Text block —
......

Life in the Iron Mills was initially published in The Atlantic Monthly in April 1861.[4] After being published anonymously, both Emily Dickinson and Nathaniel Hawthorne praised the work. Elizabeth Stuart Phelps Ward was also greatly influenced by Davis's Life in the Iron Mills and in 1868 published in The Atlantic Monthly "The Tenth of January", based on the 1860 fire at the Pemberton Mills in Lawrence, Massachusetts.[5]

Rebecca Harding Davis was considered one of the nation's first social historians and pioneering literary artists. She wrote to find social change for blacks, women, immigrants, and the working class throughout the Civil War. Throughout her long career, Davis challenged traditional subjects and older styles of writing.[6] Her family lived briefly in Big Springs, Alabama, before moving in 1837 to Wheeling, Virginia (now West Virginia), on the Ohio River. Its iron mills and immigrant populations inspired the setting of Life in the Iron Mills.[5]


"It always has seemed to me that each human being, before going out into the silence, should leave behind him, not the story of his own life, but of the time in which he lived, - as he saw it, - its creed, its purpose, its queer habits, and the work which it did or left undone in the world."

......

Supplied information —
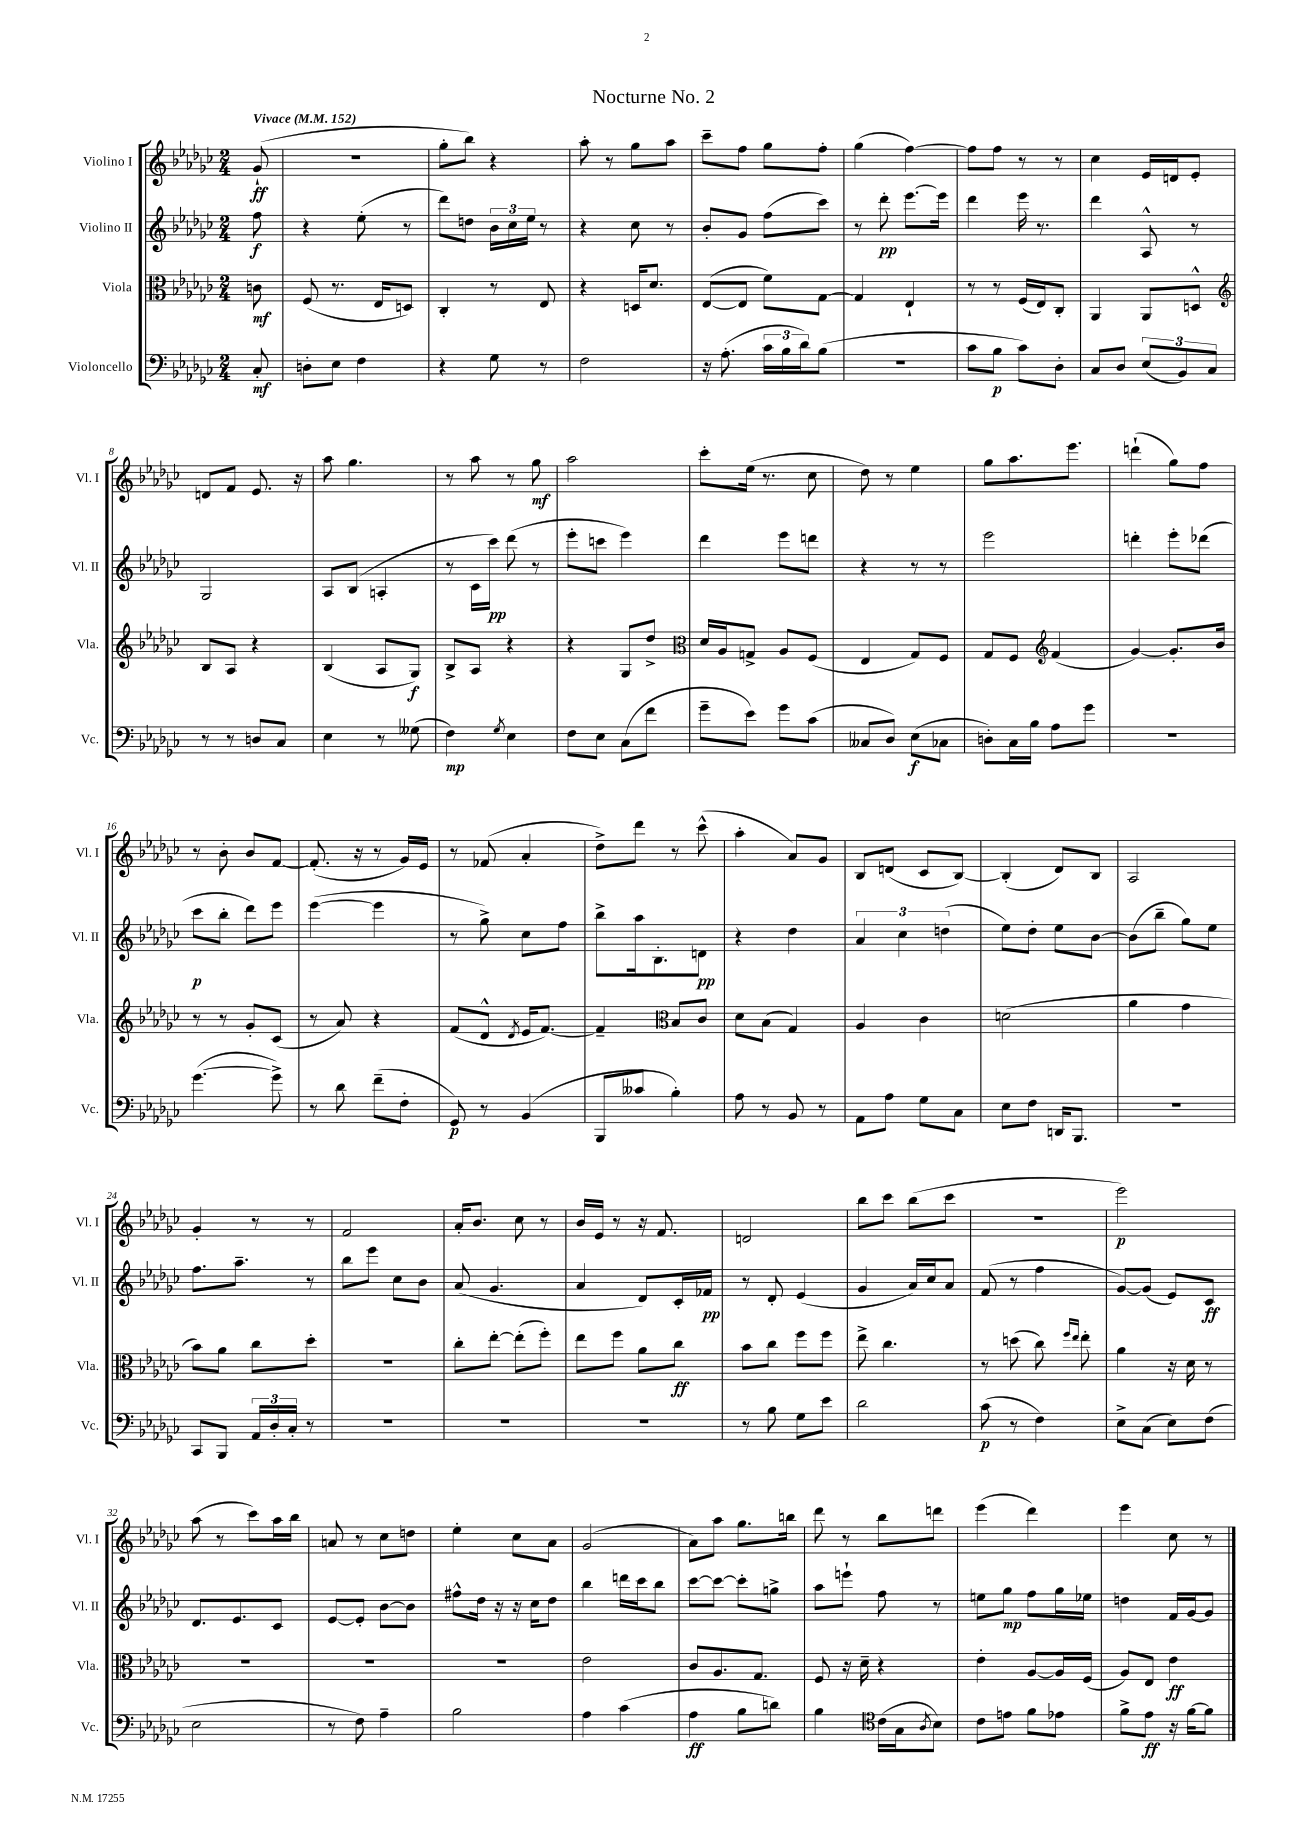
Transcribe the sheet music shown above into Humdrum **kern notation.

......

Given task A —
In the passage on Life in the Iron Mills, in what month and year was that work first published in The Atlantic Monthly?
Given task B —
Please translate this sentence from the passage on Life in the Iron Mills into Spanish: "Rebecca Harding Davis was considered one of the nation's first social historians and pioneering literary artists."
Given task C —
List every group for which, according to the passage on Life in the Iron Mills, Davis wrote to find social change.

Final result A —
April 1861

Final result B —
Rebecca Harding Davis fue considerada una de las primeras historiadoras sociales del país y una de las artistas literarias pioneras.

Final result C —
- blacks
- women
- immigrants
- the working class